The Hiss Quarterly Vol. 4 ~ Issue 4
Slip Out The Back, Jack. The Anatomy Of Abandonment
Angie Smibert

© Melody Herbert
Red Dog

The old man at the Post Office said there was little left of that dog.

Nadine pulled into the field off State Route 23, near the old mine tipple, her rusty truck coughing in the dust. If-onlys swarmed around her head like horse-flies. If only she’d come back sooner. If only she’d never come back at all. If only she’d never left.

A young guy hopped his mountain bike over dull red boulders. He didn’t even look in her direction as she got out of the truck. Only the old ones noticed her anymore, she thought as she leaned against the hood and lit a cigarette.

The place still smelled like charcoal briquettes. Her father had brought her here when the fire first started. That must have been 1962. The mines had shut down, and her father had started drinking.

“This was coal refuse,” he’d told her. “The dregs the coal company didn’t have any use for. Pile enough of it up, leave it on its own, and it’s going to burn.” A fire boss in the mines, he knew how things burned.

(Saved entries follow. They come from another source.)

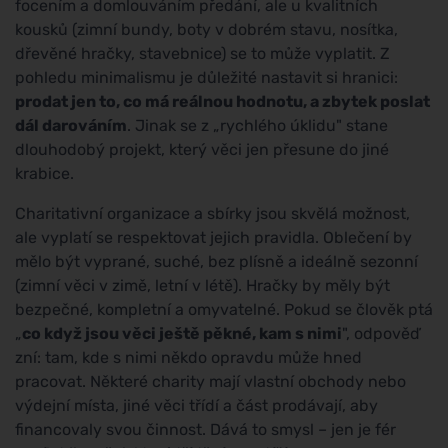
focením a domlouváním předání, ale u kvalitních
kousků (zimní bundy, boty v dobrém stavu, nosítka,
dřevěné hračky, stavebnice) se to může vyplatit. Z
pohledu minimalismu je důležité nastavit si hranici:
prodat jen to, co má reálnou hodnotu, a zbytek poslat
dál darováním
. Jinak se z „rychlého úklidu" stane
dlouhodobý projekt, který věci jen přesune do jiné
krabice.
Charitativní organizace a sbírky jsou skvělá možnost,
ale vyplatí se respektovat jejich pravidla. Oblečení by
mělo být vyprané, suché, bez plísně a ideálně sezonní
(zimní věci v zimě, letní v létě). Hračky by měly být
bezpečné, kompletní a omyvatelné. Pokud se člověk ptá
„
co když jsou věci ještě pěkné, kam s nimi
", odpověď
zní: tam, kde s nimi někdo opravdu může hned
pracovat. Některé charity mají vlastní obchody nebo
výdejní místa, jiné věci třídí a část prodávají, aby
financovaly svou činnost. Dává to smysl – jen je fér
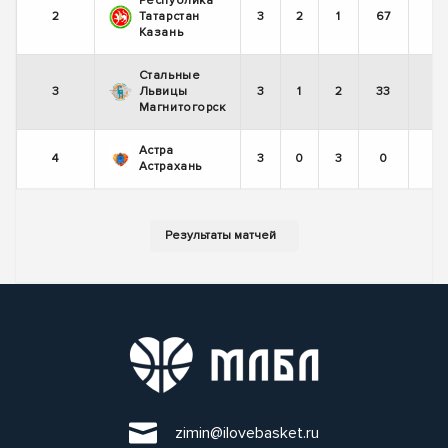
Республика
2
Татарстан
3
2
1
67
Казань
Стальные
3
Львицы
3
1
2
33
Магнитогорск
Астра
4
3
0
3
0
Астрахань
zimin@ilovebasket.ru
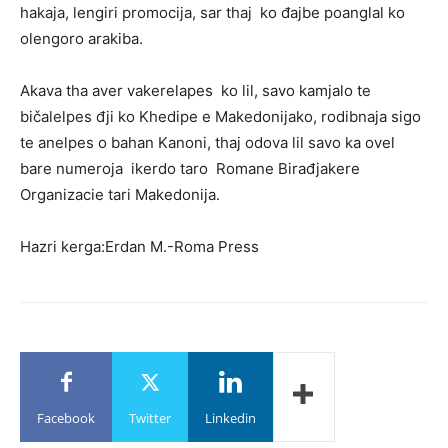
hakaja, lengiri promocija, sar thaj ko đajbe poanglal ko
olengoro arakiba.
Akava tha aver vakerelapes ko lil, savo kamjalo te
bičalelpes đji ko Khedipe e Makedonijako, rodibnaja sigo
te anelpes o bahan Kanoni, thaj odova lil savo ka ovel
bare numeroja ikerdo taro Romane Birađjakere
Organizacie tari Makedonija.
Hazri kerga:Erdan M.-Roma Press
Facebook
Twitter
Linkedin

And, the people of Belle Springs fed the fire. They brought their trash, their bills, their eviction notices and tossed them on the pyre. She’d helped her mother carry liquor bottles and watch them fracture in the heat. Mrs. Linkous threw her son’s uniform on the pile after the funeral. Ralph Reed fed his draft notice to the flames.

The fire burned for 10 years.

Nadine got the shovel and bucket out of the back of the truck.

Stubbly grass had reclaimed most of the acre or so of land, except for the boulders and a couple patches of red. The dirt still crackled under her feet.

By 1972, the only grocery store in town had closed, and most people, including her mother, had moved on.

The fire left a mountain of red ash and pumice. Red dog. The county thought it an eyesore. So did Nadine, fresh from college, full of big plans for her life away from here. She’d laughed at her father hauling off a truckload of red dog to patch the driveway. His brother made bricks out of it to shore up his crumbling chimney. Mrs. Price declared it helped her conceive. Dad swore it cured him of drink.

By the time the locals had carted away enough of it to reveal a few boulders of fused red dog where the fire had burned hottest, Nadine had moved to DC, got a job, and married. As the red dog dwindled over the next few decades, three husbands and a string of lousy jobs slipped through her fingers. Her therapist claimed she sabotaged them all.

She came back when her father died. The tiny Post Office, a trailer parked along the main road, was the only evidence Belle Springs still existed.

She’d thought it was gone, too, but the old man said the red dog would never abandon those that raised her. Those that still needed her.

Nadine sank her shovel into the red ash.